I have been strugglilng with phenomenal physical fatigue these last two weeks, but these last two days I seem to have come to life. I'm not sure why.

When I'm fatigued, I tend (like most people) to quote Tennyson's refrain in "Marianna": "She said, 'I am aweary, aweary.'" I never complete the refrain, though the beat of the complete refrain captures the trudge of the emotion. "She said, 'I am aweary, aweary./ I would that I were dead.'" As hard as the recovery has been at times, and as weary as I have been, I am always experiencing the grace which is life. I know this is not true for some, and I hold a special place in my heart for those who are so weary that the grace of life no longer captivates them. If this is you, you are in my heart.

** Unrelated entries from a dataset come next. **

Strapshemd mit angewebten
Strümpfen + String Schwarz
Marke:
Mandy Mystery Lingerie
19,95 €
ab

When I think of you, I think with hope of the ocotillo plant. I first met this desert plant in a desert museum walk years ago. The plant looked like a bunch of long, dead sticks, oddly planted in the desert sand. The sign in front of it read dramatically, "Dead or Alive?" In the distance, other ocotillo were green sticks, watered by the spring rains, and at these ocotillos' ends flamed the red flower that is such a miracle, an enthusiasm of life at the edge of what seemed to be dead. Alive is the answer to the museum sign's query.

I don't know if nature's metaphor helps you, but I will think of you and the ocotillo and pray for spring rains now.